Washington, D.C. (May 11, 1998) - Race, Crime, and the Law (Pantheon Books) by Harvard Law Professor Randall Kennedy has won the Grand Prize for the 18th Annual Robert F. Kennedy Book Award.

Through Race, Crime, and the Law, Randall Kennedy not only uncovers the long-standing failure of the justice system to protect blacks from criminals, but he engages in the debate over the wisdom and legality of using racial criteria in jury selection. Kennedy also analyzes the responses of the legal system to accusations that appeals to racial prejudice have rendered trials unfair; examines the idea that, under certain circumstances, members of one race are statistically more likely to be involved in crime than members of another and probes allegations that blacks are victimized on a widespread basis by racially discriminatory prosecutions and punishments.

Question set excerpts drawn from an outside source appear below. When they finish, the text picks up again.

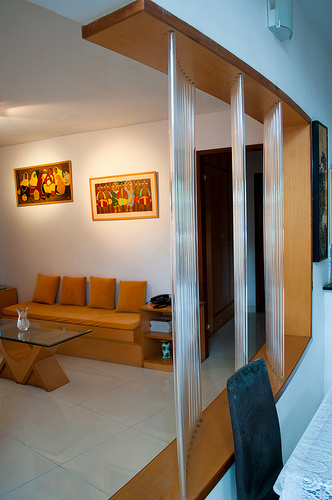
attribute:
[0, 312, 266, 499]
matting — white, tiled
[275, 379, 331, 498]
tablecloth — small, lace, white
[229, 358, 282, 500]
chair — black, velvet, dark blue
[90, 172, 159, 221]
picture — framed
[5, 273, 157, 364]
couch — orange, yellow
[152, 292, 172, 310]
phone — land line, black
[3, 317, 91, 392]
coffee table — glass, wood, wooden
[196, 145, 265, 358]
frame — wood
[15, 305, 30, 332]
vase — crystal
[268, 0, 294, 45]
fire alarm — electronic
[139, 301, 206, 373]
side table — wooden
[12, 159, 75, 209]
picture — framed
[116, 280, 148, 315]
pillow — orange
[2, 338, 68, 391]
base — wooden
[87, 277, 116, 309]
pillow — orange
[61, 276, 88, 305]
pillow — orange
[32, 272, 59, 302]
pillow — orange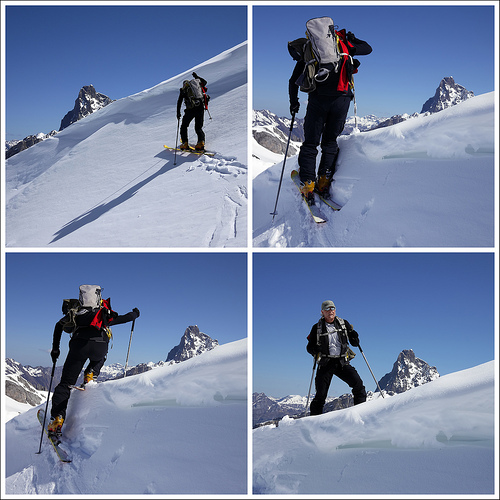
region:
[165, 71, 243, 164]
skier on side of mountain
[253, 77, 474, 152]
mountains under snow patches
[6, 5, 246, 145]
blue of daytime sky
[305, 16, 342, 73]
backpack on man's back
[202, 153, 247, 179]
ski marks in snow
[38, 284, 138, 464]
skier stepping up on incline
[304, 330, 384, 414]
two poles in skiers hands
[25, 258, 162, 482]
a man on skis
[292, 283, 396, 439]
man holding ski poles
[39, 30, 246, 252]
man walking at an angle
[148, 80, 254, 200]
tracks in the snow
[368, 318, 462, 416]
mountain peak in background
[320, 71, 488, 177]
a ledge of snow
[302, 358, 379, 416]
man wearing black pants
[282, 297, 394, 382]
man wearing a black jacket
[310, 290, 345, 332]
man wearing a hat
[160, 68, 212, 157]
a snow skier on mountain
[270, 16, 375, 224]
a snow skier on mountain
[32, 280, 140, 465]
a snow skier on mountain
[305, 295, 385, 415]
a snow skier on mountain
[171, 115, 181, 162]
a black snow pole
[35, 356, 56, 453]
a black snow pole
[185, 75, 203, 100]
a grey back pack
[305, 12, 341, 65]
a grey back pack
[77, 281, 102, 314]
a grey back pack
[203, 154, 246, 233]
tracks in the snow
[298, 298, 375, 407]
man wearing gray hat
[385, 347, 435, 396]
mountain in the distance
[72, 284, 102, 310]
gray backpack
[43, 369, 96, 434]
yellow ski boots man is wearing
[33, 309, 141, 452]
black and white ski poles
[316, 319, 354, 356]
straps of the backpack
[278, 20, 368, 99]
black and red jacket man is wearing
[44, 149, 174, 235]
shadow of the skier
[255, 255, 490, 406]
sky behind the skier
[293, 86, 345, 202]
the pants are black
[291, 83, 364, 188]
the pants are black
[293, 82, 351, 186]
the pants are black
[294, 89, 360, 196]
the pants are black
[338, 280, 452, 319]
the sky is clear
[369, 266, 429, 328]
the sky is clear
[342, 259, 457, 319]
the sky is clear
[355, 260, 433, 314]
the sky is clear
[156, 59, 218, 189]
man is walking on the snow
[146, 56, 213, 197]
man is walking on the snow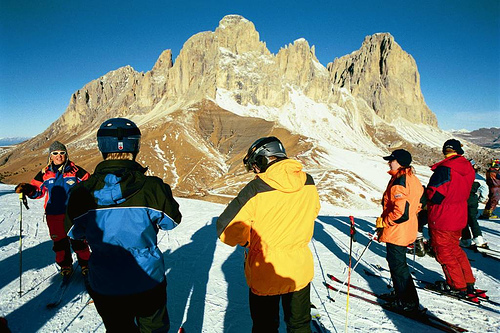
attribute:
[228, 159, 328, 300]
jacket — yellow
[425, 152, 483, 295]
outfit — red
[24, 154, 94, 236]
jacket — red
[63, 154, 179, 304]
jacket — black, blue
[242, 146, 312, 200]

"Race, Crime, and the Law is an original, wise and courageous work that moves beyond sterile arguments and lifts the discussion of race and justice to a new and more hopeful level," said Arthur Schlesinger, Jr., Founder of the Robert F. Kennedy Book Award.

Randall Kennedy received his undergraduate degree from Princeton University and his law degree from Yale Law School. A Rhodes Scholar, he served as a law clerk to Supreme Court Justice Thurgood Marshall. He is a professor at Harvard Law School and lives in Dedham, Mass. Race, Crime, and the Law is Kennedy's first book.

In addition, The Soldiers' Tale: Bearing Witness to Modern War (Allen Lane/Penguin) by Samuel Hynes will receive the First Place Award. The Soldiers' Tale focuses on the two World Wars and Vietnam, and on the accounts written by victims of war ñ survivors of prisoner-of-war camps, the Nazi Death camps, and the atom bomb. Hynes draws from accounts recorded under fire and from memories that look back over decades, by unknown authors whose battle memoirs are their only published work and literary memoirists like Robert Graves, Siegfried Sassoon, Elie Wiesel and Tim O'Brien.

"This acute meditation on war and its human meaning wonderfully illuminates the darkest tests people face in this, the most terrible of centuries," said Schlesinger.

Samuel Hynes was a Marine pilot from 1943 to 1946 and from 1952 to 1953, and was awarded the Distinguished Flying Cross. He has taught at Swarthmore College, Northwestern University, and most recently at Princeton University, where he is a Woodrow Wilson Professor of Literature Emeritus.